As the last session of the Academy and to commemorate World Day Against Trafficking in Persons, an extraordinary event involving three former and current Council Chairs and a Member of the United States Advisory Council on Human Trafficking who collaborated from around the nation presented: Identifying Gaps in Policies and Services; Developing “Intensional” Solutions. The special Working Group was spearheaded by some of the foremost survivor leaders in the world: the Honorable Harold D’Souza, President & Co-Founder, Eyes Open International, Co-Chair (2016-2017) and Member (2015-2020), U.S. Advisory Council on Human Trafficking, the Honorable Bella Hounakey, Member, U.S. Advisory Council on Human Trafficking, and Program Specialist, U.S. Department of Health and Human Services, the Honorable Robert R. Lung, District Court Judge, 18th Judicial Circuit of Colorado, and Chair (2020) and Member (2018-2020), U.S. Advisory Council on Human Trafficking, and the Honorable Suleman Masood, Council Chair, U.S. Advisory Council on Human Trafficking.

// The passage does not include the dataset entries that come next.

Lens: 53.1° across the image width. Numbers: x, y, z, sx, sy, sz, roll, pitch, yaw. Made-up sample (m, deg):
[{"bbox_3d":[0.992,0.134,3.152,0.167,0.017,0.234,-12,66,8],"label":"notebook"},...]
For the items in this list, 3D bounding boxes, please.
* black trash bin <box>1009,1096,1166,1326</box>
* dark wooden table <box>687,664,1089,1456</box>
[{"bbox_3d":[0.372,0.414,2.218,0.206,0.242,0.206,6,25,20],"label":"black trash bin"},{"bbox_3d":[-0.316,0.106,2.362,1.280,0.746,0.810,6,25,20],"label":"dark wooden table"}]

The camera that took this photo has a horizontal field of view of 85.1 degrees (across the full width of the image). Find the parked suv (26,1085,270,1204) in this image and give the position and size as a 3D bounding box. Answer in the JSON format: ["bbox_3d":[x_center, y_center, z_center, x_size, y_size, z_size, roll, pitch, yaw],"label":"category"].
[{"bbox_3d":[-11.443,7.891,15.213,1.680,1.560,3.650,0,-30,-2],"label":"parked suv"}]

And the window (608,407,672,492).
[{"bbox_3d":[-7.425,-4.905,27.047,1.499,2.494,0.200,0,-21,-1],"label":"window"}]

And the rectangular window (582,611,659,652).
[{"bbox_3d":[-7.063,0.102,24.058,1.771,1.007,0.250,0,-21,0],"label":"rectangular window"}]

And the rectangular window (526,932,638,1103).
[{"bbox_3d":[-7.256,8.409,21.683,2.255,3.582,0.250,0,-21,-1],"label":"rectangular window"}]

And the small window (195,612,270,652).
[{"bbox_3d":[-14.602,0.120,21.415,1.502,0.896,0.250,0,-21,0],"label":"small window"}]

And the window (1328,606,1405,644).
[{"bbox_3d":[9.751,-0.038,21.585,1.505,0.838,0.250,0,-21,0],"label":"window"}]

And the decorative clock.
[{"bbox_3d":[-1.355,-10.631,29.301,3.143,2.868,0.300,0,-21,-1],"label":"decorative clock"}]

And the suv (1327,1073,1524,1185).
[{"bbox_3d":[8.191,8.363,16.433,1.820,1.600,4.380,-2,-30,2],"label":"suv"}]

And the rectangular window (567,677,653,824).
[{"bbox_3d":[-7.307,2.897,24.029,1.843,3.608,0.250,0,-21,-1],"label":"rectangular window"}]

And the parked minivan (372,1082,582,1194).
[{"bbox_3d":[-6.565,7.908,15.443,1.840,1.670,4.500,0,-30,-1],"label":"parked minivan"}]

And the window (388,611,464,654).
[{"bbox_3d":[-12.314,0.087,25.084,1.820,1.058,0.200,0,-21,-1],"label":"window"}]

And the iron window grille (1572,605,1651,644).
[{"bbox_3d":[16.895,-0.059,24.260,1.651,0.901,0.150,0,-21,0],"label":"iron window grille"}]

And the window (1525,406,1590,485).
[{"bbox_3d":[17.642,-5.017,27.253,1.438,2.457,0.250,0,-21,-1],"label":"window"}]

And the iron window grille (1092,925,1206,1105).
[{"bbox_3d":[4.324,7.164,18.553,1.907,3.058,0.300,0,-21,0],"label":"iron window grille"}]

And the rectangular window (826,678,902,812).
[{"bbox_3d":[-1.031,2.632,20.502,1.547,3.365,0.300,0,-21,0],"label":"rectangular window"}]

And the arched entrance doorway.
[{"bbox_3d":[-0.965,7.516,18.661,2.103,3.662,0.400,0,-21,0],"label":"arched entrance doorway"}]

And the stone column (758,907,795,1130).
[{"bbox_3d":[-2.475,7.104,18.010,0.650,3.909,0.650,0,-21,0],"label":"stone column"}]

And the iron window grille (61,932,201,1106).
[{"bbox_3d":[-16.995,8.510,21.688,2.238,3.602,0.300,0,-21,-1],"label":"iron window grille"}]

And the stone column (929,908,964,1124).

The course examined the unique gaps in policies and service provision affecting migratory populations who may face instances of sex and/or labor trafficking and provided strategies for meaningful engagement between migrant survivors of human trafficking and service practitioners, while identifying resilience factors to strengthen access to responsive service provision. The Working Group also identified the root causes of revictimization facing migrant survivors of human trafficking and how a community-based approach may instill protective factors for these underserved populations.

During the closing ceremonies, a Certificate from St. Thomas University College of Law was extended to all who successfully completed the Academy.  Closing remarks congratulating the participants were provided by David A. Armstrong, J.D., and Dr. Roza Pati. The late John J. Brunetti, Sr., the Academy’s namesake, was also recognized as the most generous benefactor of the Academy and sponsor of the scholarships provided to all survivors in attendance, along with Mr. John J. Brunetti, Jr., of the Brunetti Foundation who was in attendance. Following the benediction was a reception where several original art pieces commissioned for the Academy were displayed by local artist, Susan Buzzi, to create awareness of human trafficking issues in migration.

“The 2022 Human Trafficking Academy was a tour de force for the transformation of a reality that prejudices the least among us, in order to reach to the understanding that ‘no one is expendable’ and that the ‘differences coexist, complementing, enriching, and reciprocally illuminating one another;’ while being fully conscious that ‘justice needs to be built up with patience, sacrifice, and determination,’ as Pope Francis highlights. The recommendations of the working groups go to the heart of the efforts in seeking intensional solutions to fill in the gaps in three elemental areas of the intersection of migration and human trafficking: the unaccompanied minors, labor protections, overall policies and services. St. Thomas College of Law is grateful to the working groups, to all our speakers and the participants in this Academy for their genuine commitment to the betterment of a single human family, and for being bearers of hope,” said Dr. Roza Pati.